Fried Rice With Fresh Herbs

This is another aromatic fried rice with daun kadok [wild betel leaves], cekur leaves [sand ginger leaves], kaffir lime leaves and fish sauce. More ingredients such as lemongrass, indian curry leaves, mint leaves and wild ginger flower 'bunga kantan' can also be added if available.  You can mix and match any of these ingredients, it is still okay.   These ingredients have to be finely cut for frying this fried rice.  Since, I am only frying for 2, I just used daun kadok, cekur leaves, lemongrass and kaffir lime leaves from my garden.
[serves 2]
3 bowls of cooked rice
3 calamasi lime juice
3 tbsp fish sauce to taste
sugar to taste
1 Chinese sausage - cut small cubes 
1 small lemongrass - sliced finely
2 tbsp dried prawns - soaked and drained
2 eggs [beat with a little salt] - fry egg omelette and cut shreds [optional]

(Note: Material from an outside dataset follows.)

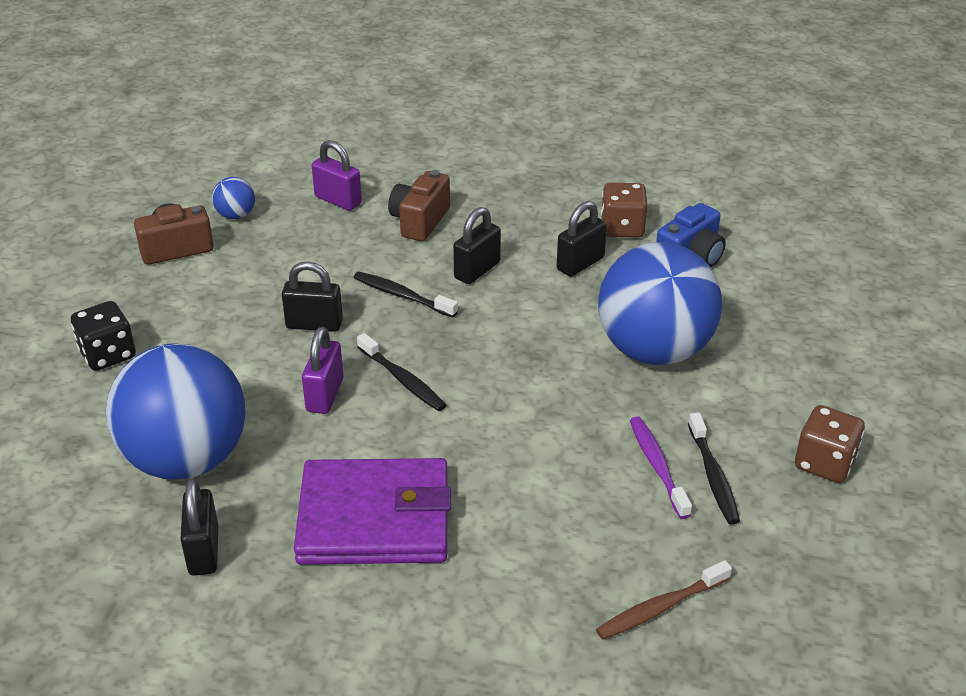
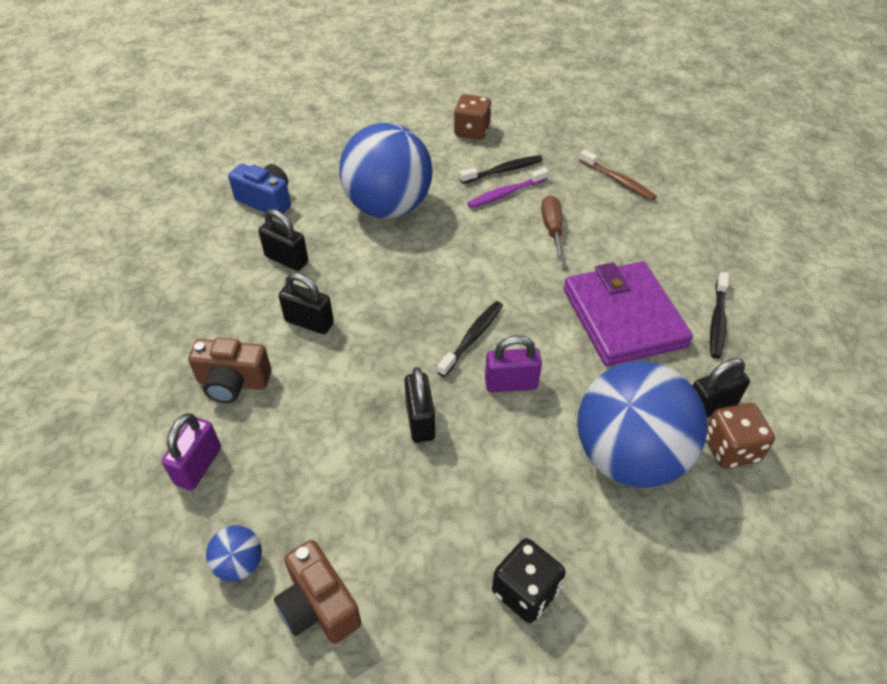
camera: 105 degrees left, 10 degrees up
black toothbrush [354,272,458,318] -> black toothbrush moved to [710,272,729,358]
brown dice [601,183,647,238] -> brown dice moved to [706,403,775,469]
none -> brown screwdriver [541,196,564,261]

1 small Bombay onion - sliced for garnishing
10 or more daun kaduk leaves - shredded
some cekur leaves - shredded
some kaffir lime leaves - keep whole or  shredded 
2 tbsp oil
Clockwise - Top cekur leaves, lime, dried prawns, daun kaduk, sausage
  1. Prepare all the ingredients above. 
  2. Heat up oil, saute sausage until fragrant.  Dish out and set aside.  Saute lemongrass and dried prawns until fragrant.  Push aside and add in rice [fry on low heat].  Stir to combine rice and other ingredients well,  add in seasoning [fish sauce, salt and sugar].  Stir fry to mix.
  3. Add in all the shredded ingredients. Continue stir frying to combine all the ingredients well and cooked through.   Rice should be light and fluffy.  Off fire and dish out to serve with garnishing - spring onions, cili padi, big Bombay onions and eggs.
  4. Squeeze in the lime juice before serving.  Can serve rice with Thai sambal belacan.
Different from the usual fried rice
Note: This time, I did not add in eggs [for health reason - cutting down on eggs in  diet].